Гита больше не в силах противиться голоду. Отламывает горбушку, но в хлебе обнажается что-то блестящее. Девушка не верит глазам — это нитка роскошных жемчужин. Она быстро складывает ломти, прячет в карман и спрашивает:
— А сказать он ничего не велел?
— Ничего, — огорченно отвечает Пич. — Слушай, а как его звали? — оживляется он. — Кристап, а дальше?
— Не знаю. Знаю только, что был он не простым лагерным ордонантом[7], не просто рассыльным комендатуры. — В ее глазах загорается и гаснет страстный огонек. — А теперь постараемся заснуть.
Жалобный рев буя вернул ее в действительность. Над теплоходом кружились чайки. Время и сейчас не стояло на месте. На смену ночи спешило утро, и в свете занимающейся зари луч маяка в устье Даугавы уже не казался таким ярким. Только створы, которые указывают летчикам на высоту заводских строений в Болдерае и Милгрависе, по-прежнему горели рубиново-красным огнем.

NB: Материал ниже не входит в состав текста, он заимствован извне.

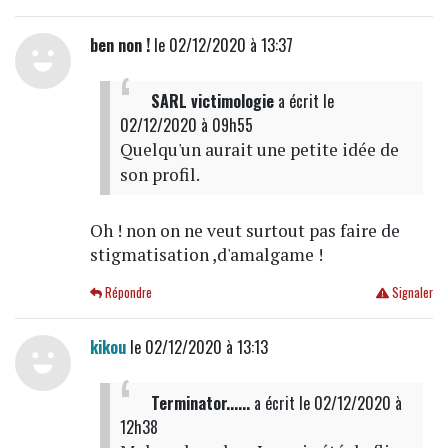
ben non !
le 02/12/2020 à 13:37
SARL victimologie
a écrit
le
02/12/2020 à 09h55
Quelqu'un aurait une petite idée de
son profil.
Oh ! non on ne veut surtout pas faire de
stigmatisation ,d'amalgame !
Répondre
Signaler
kikou
le 02/12/2020 à 13:13
Terminator......
a écrit
le 02/12/2020 à
12h38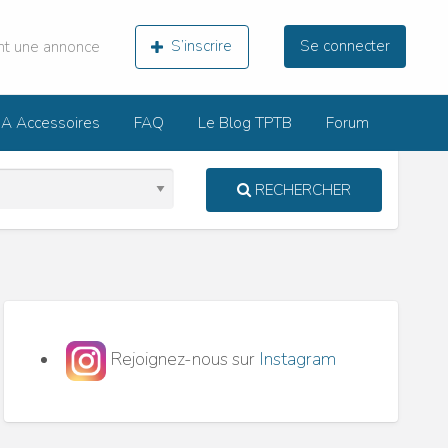
nt une annonce
S’inscrire
Se connecter
 Accessoires
FAQ
Le Blog TPTB
Forum
RECHERCHER
x
S
Rejoignez-nous sur
Instagram
r
ise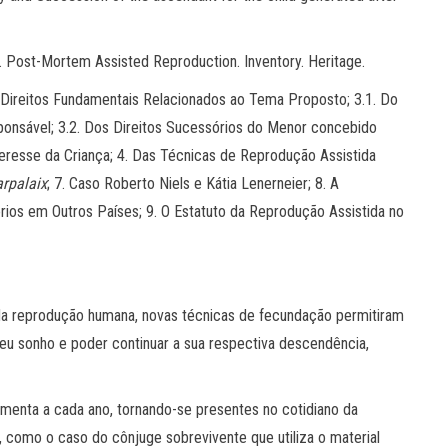
. Post-Mortem Assisted Reproduction. Inventory. Heritage.
s Direitos Fundamentais Relacionados ao Tema Proposto; 3.1. Do
ponsável; 3.2. Dos Direitos Sucessórios do Menor concebido
teresse da Criança; 4. Das Técnicas de Reprodução Assistida
arpalaix
; 7. Caso Roberto Niels e Kátia Lenerneier; 8. A
ios em Outros Países; 9. O Estatuto da Reprodução Assistida no
da reprodução humana, novas técnicas de fecundação permitiram
 seu sonho e poder continuar a sua respectiva descendência,
umenta a cada ano, tornando-se presentes no cotidiano da
, como o caso do cônjuge sobrevivente que utiliza o material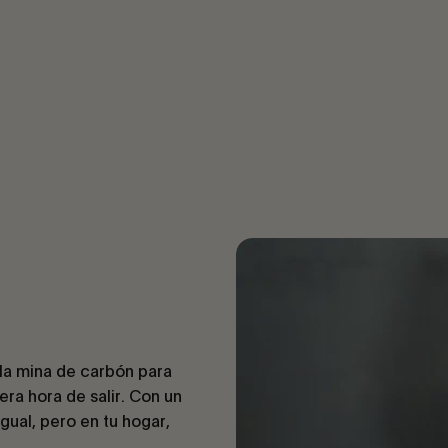
Guía de instalación
 la mina de carbón para
ra hora de salir. Con un
ual, pero en tu hogar,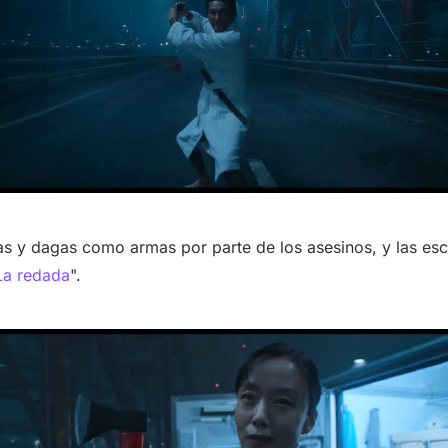
as y dagas como armas por parte de los asesinos, y las es
La redada
".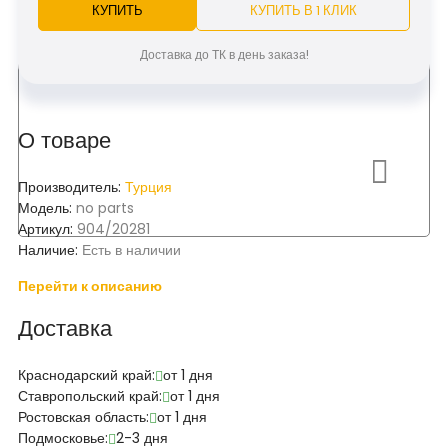
КУПИТЬ
КУПИТЬ В 1 КЛИК
Доставка до ТК в день заказа!
О товаре
Производитель:
Турция
Модель:
no parts
Артикул:
904/20281
Наличие:
Есть в наличии
Перейти к описанию
Доставка
Краснодарский край:
от 1 дня
Ставропольский край:
от 1 дня
Ростовская область:
от 1 дня
Подмосковье:
2-3 дня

Она пришла в себя, подняла стакан, приветствуя город, выпила последний глоток, бросила пустой сосуд в море и заметила, что двигатели выключены. Подгоняемый ветром, лайнер по инерции скользил к берегу, медленно приближаясь к сигнальному приемному бую «Рига I».

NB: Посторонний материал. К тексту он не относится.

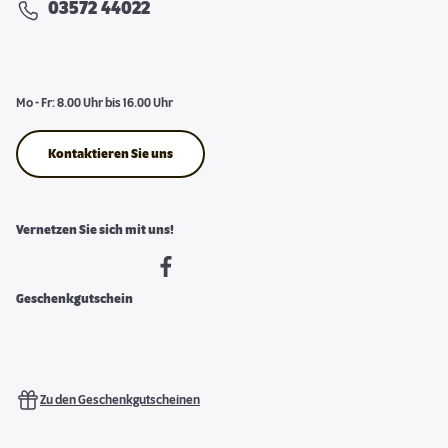
03572 44022
Mo - Fr: 8.00 Uhr bis 16.00 Uhr
Kontaktieren Sie uns
Vernetzen Sie sich mit uns!
Geschenkgutschein
Zu den Geschenkgutscheinen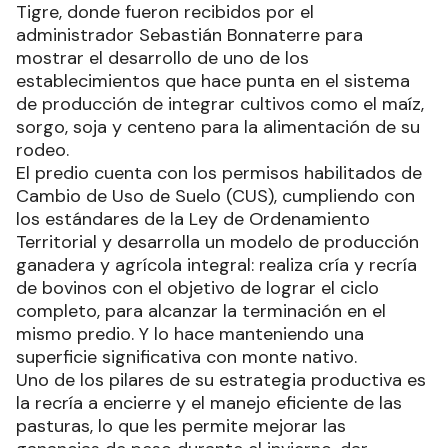
Tigre, donde fueron recibidos por el
administrador Sebastián Bonnaterre para
mostrar el desarrollo de uno de los
establecimientos que hace punta en el sistema
de producción de integrar cultivos como el maíz,
sorgo, soja y centeno para la alimentación de su
rodeo.
El predio cuenta con los permisos habilitados de
Cambio de Uso de Suelo (CUS), cumpliendo con
los estándares de la Ley de Ordenamiento
Territorial y desarrolla un modelo de producción
ganadera y agrícola integral: realiza cría y recría
de bovinos con el objetivo de lograr el ciclo
completo, para alcanzar la terminación en el
mismo predio. Y lo hace manteniendo una
superficie significativa con monte nativo.
Uno de los pilares de su estrategia productiva es
la recría a encierre y el manejo eficiente de las
pasturas, lo que les permite mejorar las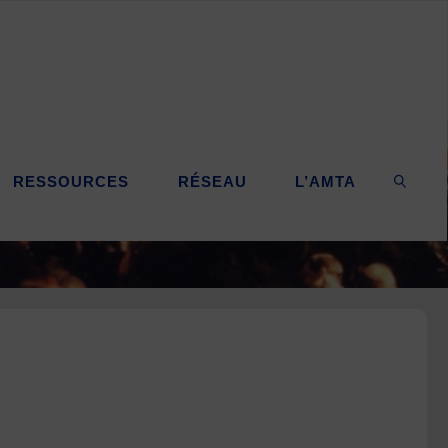
RESSOURCES
RÉSEAU
L’AMTA
SEARC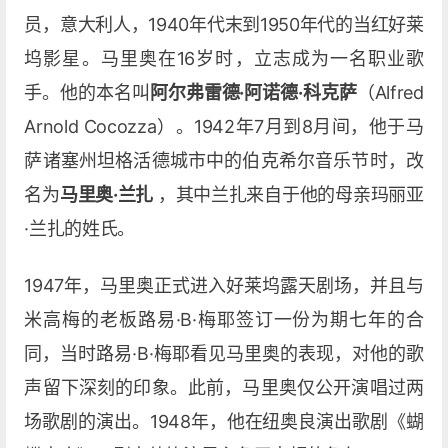
员，意大利人，1940年代末到1950年代的当红好莱
坞影星。马里奥在16岁时，立志成为一名职业歌
手。他的本名叫
阿尔弗雷德·阿诺德·科克萨
（Alfred
Arnold Cocozza）。1942年7月到8月间，他于马
萨诸塞州坦格活德城市中的伯克希尔音乐节时，改
名为
马里奥·兰扎
，其中兰扎来自于他的母亲玛丽亚
·兰扎的姓氏。
1947年，马里奥正式进入好莱坞露天剧场，并且与
米高梅的老板路易·B·梅耶签订一份为期七年的合
同，当时路易·B·梅耶看见马里奥的表现，对他的歌
声留下深刻的印象。此前，马里奥仅公开演唱过两
场歌剧的演出。1948年，他在纽奥良演出歌剧《蝴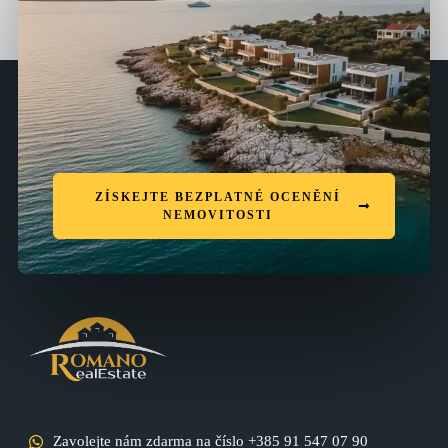
ZÍSKEJTE BEZPLATNÉ OCENĚNÍ
NEMOVITOSTI
Zavolejte nám zdarma na číslo +385 91 547 07 90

Штурман вышел на мостик. Заметил прислонившуюся к фальшборту одинокую женщину, нагнулся и негромко позвал:
— You may come up if you want — we are waiting for the pilot[8].
Она пригладила растрепавшиеся светлые волосы и, кутаясь в теплую шаль, стала подниматься наверх — мимо темных иллюминаторов, через зеленую полосу света, брошенную ходовыми огнями правого борта, через сноп лучей, который лился из штурманской рубки. После бессонной ночи даже высокое косметическое искусство не могло уже скрыть, что ей перевалило за сорок. Но стоило улыбке коснуться ее губ, как застывшие черты оживились, лицо становилось красивым, даже озорным.

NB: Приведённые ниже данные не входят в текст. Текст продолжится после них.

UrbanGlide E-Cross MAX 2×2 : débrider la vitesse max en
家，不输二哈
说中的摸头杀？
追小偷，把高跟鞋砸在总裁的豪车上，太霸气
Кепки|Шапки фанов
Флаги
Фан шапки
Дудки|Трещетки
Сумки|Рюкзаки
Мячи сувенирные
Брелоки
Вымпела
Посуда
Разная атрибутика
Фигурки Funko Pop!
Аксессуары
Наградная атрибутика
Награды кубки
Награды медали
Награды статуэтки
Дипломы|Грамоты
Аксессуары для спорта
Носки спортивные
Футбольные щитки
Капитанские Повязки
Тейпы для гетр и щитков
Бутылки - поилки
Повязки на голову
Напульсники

Штурман протянул ей руку, помогая одолеть последние ступеньки.
— Английский язык я, наверно, никогда не выучу в совершенстве, — сказала она по-латышски. — Когда впервые очутилась в Лондоне, я не понимала англичан. Зато во второй раз они уже не понимали меня. Однако это вовсе не означало, что я сделала исключительный рывок и обогнала их в знании языка. — Она говорила быстро и нервно, словно старалась перебороть глубокое внутреннее волнение. — Что случилось? Почему стоим?
Вахтенный штурман, подтянутый, темноволосый, вместо ответа изящно приложил руку к форменной фуражке. Наступила неловкая тишина. Ошарашенный неожиданной тирадой на родном языке, он толком не понял ее, не расслышал вопроса, не знал, что отвечать. На его счастье, из штурманской рубки вышел капитан.